Мисс застала нас растерянно передающими этот опасный предмет из рук в руки, но не разозлилась (чего мы, надо сказать, опасались), а только сказала, что сама виновата: нужно было запереть ящик на ключ. Однако на случай, если мы вдруг снова увидим пистолет, трогать его категорически запретила.

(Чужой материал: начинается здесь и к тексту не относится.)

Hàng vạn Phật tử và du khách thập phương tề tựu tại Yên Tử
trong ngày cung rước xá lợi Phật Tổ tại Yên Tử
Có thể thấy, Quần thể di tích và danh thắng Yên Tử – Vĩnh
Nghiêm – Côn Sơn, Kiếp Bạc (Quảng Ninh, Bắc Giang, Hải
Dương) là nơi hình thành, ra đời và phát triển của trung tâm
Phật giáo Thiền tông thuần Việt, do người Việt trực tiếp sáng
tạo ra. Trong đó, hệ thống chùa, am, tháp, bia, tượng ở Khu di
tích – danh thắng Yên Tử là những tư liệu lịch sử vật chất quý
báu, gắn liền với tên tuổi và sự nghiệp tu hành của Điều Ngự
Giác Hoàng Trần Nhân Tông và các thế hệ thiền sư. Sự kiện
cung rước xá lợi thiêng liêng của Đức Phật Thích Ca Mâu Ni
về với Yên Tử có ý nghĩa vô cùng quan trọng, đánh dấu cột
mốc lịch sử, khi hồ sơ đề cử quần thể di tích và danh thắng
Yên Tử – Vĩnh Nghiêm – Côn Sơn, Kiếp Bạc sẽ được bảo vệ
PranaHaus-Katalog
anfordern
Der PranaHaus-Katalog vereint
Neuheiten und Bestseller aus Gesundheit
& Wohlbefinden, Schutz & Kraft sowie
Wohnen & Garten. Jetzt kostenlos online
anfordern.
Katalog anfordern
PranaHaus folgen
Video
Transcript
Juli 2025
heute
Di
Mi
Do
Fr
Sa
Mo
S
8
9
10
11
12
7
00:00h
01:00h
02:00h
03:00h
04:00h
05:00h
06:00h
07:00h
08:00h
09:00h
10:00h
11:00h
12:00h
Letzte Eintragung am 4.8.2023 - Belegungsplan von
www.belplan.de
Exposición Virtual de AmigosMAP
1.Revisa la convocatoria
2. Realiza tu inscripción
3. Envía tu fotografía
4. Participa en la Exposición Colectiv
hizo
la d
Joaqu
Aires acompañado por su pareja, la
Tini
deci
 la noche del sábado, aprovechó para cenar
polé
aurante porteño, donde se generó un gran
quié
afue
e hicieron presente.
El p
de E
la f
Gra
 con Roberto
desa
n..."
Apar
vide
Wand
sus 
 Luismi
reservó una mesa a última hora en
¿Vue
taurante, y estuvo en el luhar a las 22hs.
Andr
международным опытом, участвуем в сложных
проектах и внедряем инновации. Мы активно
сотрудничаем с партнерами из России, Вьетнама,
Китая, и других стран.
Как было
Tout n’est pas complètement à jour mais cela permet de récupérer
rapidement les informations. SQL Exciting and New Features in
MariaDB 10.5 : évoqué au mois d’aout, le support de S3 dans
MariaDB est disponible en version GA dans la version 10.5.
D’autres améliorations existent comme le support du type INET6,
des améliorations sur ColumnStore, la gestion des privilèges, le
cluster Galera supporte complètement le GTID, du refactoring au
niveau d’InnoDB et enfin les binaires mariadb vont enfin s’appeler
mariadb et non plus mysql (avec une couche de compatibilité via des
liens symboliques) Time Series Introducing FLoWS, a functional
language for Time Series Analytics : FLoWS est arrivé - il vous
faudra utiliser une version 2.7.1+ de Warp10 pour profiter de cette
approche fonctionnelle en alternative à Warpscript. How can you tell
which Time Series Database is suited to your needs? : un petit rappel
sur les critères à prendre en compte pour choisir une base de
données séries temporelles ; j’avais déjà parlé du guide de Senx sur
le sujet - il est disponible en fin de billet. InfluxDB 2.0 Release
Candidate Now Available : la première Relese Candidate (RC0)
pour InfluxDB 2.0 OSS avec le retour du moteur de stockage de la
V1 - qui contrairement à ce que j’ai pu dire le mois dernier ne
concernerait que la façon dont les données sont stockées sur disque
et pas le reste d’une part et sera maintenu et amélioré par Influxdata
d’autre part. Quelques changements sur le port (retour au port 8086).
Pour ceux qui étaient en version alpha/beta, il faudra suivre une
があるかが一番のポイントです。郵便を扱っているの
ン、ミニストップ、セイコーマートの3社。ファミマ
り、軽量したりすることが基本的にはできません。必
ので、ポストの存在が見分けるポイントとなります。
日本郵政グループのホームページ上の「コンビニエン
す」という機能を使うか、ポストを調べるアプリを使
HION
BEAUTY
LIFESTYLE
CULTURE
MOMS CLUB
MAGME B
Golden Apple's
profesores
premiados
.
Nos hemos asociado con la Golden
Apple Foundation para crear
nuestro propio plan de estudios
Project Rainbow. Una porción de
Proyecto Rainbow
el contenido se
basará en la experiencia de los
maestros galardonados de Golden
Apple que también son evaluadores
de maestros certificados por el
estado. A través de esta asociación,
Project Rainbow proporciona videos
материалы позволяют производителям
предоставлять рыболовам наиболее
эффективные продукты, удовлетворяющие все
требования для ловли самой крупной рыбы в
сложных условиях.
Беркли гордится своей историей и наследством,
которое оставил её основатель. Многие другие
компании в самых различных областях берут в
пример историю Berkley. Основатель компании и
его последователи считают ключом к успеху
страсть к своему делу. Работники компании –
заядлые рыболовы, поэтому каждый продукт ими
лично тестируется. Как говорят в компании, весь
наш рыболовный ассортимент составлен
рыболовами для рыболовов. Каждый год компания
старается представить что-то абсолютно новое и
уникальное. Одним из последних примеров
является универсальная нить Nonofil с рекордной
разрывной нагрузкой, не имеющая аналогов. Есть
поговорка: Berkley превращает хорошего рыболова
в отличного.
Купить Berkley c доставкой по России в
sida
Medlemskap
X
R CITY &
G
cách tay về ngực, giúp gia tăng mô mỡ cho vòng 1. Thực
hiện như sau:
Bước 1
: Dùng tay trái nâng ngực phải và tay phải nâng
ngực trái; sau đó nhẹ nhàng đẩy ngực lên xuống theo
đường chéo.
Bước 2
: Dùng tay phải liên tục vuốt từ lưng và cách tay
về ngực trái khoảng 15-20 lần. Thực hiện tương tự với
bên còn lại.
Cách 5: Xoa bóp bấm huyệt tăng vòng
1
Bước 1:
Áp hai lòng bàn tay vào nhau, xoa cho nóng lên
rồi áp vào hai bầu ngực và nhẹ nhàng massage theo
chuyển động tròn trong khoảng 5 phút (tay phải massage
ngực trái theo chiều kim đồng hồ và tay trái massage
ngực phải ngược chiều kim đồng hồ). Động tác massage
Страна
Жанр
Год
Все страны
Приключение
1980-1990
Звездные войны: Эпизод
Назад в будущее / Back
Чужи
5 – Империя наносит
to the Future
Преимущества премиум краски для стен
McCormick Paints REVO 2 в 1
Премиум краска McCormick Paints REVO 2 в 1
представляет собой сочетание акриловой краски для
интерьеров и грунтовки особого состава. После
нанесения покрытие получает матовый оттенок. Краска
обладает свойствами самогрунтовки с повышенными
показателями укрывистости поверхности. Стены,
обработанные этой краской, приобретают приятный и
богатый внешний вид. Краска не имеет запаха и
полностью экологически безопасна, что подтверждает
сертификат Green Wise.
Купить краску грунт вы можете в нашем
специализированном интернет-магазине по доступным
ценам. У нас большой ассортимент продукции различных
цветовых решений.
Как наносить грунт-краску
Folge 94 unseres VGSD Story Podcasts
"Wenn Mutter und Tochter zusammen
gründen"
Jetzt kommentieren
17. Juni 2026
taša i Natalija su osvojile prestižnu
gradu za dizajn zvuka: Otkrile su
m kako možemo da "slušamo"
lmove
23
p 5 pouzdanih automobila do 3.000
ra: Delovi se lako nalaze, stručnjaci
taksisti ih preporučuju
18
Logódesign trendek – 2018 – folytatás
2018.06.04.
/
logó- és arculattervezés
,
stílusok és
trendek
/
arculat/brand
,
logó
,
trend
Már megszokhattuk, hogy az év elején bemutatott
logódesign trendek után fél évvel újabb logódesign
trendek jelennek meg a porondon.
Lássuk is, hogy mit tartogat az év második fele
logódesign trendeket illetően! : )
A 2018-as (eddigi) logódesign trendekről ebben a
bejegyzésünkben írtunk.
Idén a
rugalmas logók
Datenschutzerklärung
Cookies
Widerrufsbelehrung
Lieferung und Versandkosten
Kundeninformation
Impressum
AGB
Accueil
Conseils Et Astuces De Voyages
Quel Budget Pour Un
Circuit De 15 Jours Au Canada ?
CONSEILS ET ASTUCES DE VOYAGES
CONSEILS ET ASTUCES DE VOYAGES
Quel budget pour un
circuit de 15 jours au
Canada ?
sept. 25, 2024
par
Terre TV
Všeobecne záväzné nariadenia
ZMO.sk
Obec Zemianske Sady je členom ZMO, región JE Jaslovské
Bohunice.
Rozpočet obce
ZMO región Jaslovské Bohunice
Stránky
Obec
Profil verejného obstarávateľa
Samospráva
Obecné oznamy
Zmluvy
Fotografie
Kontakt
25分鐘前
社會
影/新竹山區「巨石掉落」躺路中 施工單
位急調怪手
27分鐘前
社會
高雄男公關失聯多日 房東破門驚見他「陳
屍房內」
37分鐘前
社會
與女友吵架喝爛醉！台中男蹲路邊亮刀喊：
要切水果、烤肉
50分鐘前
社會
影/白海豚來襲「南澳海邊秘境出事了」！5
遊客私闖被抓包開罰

Хорошо еще, что он был не заряжен, не то, чего доброго, выстрелил бы и убил кого-нибудь.

– И зачем же вам держать в доме пистолет? – поинтересовалась Филомена, особа куда более наглая, чем я.

– Ты права, как-то ведь я раньше без него обходилась, – рассмеялась мисс. – А этот купила в Г.: мы с подругой и ее мужем много гуляли по окрестным лесам, где, говорят, можно встретить бандитов. Что за чепуха! Ну да, мы видели нескольких оборванцев, но это были пастухи, и все, чего они от нас хотели, – чтобы мы попробовали и купили у них вкуснейшего сыра…

– Но пользоваться-то вы им умеете? – не унималась Филомена.

– Да, еще с юности. В Америке никто не пускается в путешествие без оружия. И разрешение у меня есть, иначе никакого пистолета мне бы в Г. не продали. Но, наверное, стоит отнести его в банк, пусть хранится в сейфе.

Однако вскоре мы поняли, что она этого не сделала.


Через пару дней после случая с пистолетом мисс отозвала меня в сторонку и спросила, хочу ли я получить в подарок ее велосипед.

– Филомене я его отдать не могу – муж ни за что не позволит ей кататься. Но у тебя мужа нет, а ходить, как я заметила, тебе приходится много и часто, велосипед был бы очень кстати. И багажник у него удобный.

«Ради всего святого! – подумала я. – Да надо мной весь город будет смеяться! Еще подумают, что я девушка несерьезная. И потом, мне что, надевать эту смешную юбку-брюки?»

Но, конечно, сказать ей это в лицо я не могла: мыслимое ли дело – отвечать на щедрость оскорблением!